■ DATA PROVIDED ■
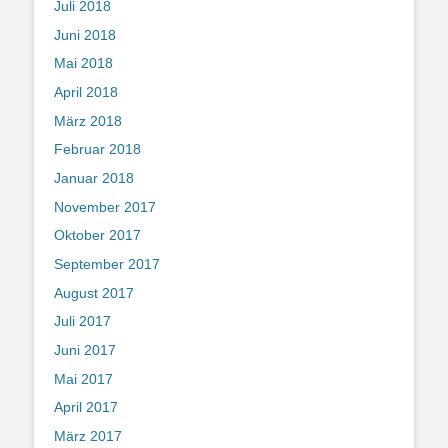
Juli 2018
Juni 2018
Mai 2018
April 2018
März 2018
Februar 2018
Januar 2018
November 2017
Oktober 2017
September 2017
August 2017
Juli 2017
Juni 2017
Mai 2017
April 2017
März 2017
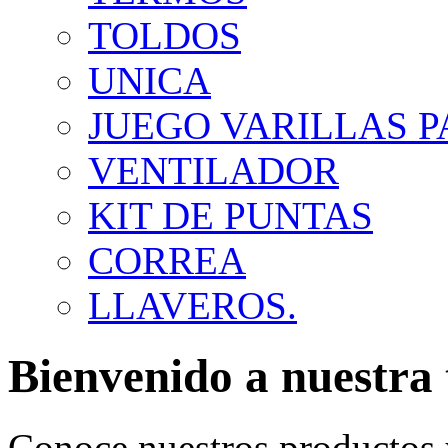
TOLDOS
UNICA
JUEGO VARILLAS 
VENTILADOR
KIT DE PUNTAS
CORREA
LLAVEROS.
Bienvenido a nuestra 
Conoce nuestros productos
* * *
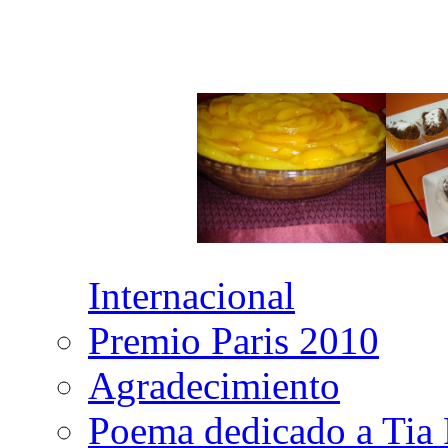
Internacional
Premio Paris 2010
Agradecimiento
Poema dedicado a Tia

■ JOB ■
Return exactly the stretch above whose first line contains "Oktober 2017" and whose last line contains "Conoce nuestros productos", and nothing outside it. The pictures should not appear.

■ RESULT ■
Oktober 2017
September 2017
August 2017
Juli 2017
Juni 2017
Mai 2017
April 2017
März 2017
TOLDOS
UNICA
JUEGO VARILLAS 
VENTILADOR
KIT DE PUNTAS
CORREA
LLAVEROS.
Bienvenido a nuestra 
Conoce nuestros productos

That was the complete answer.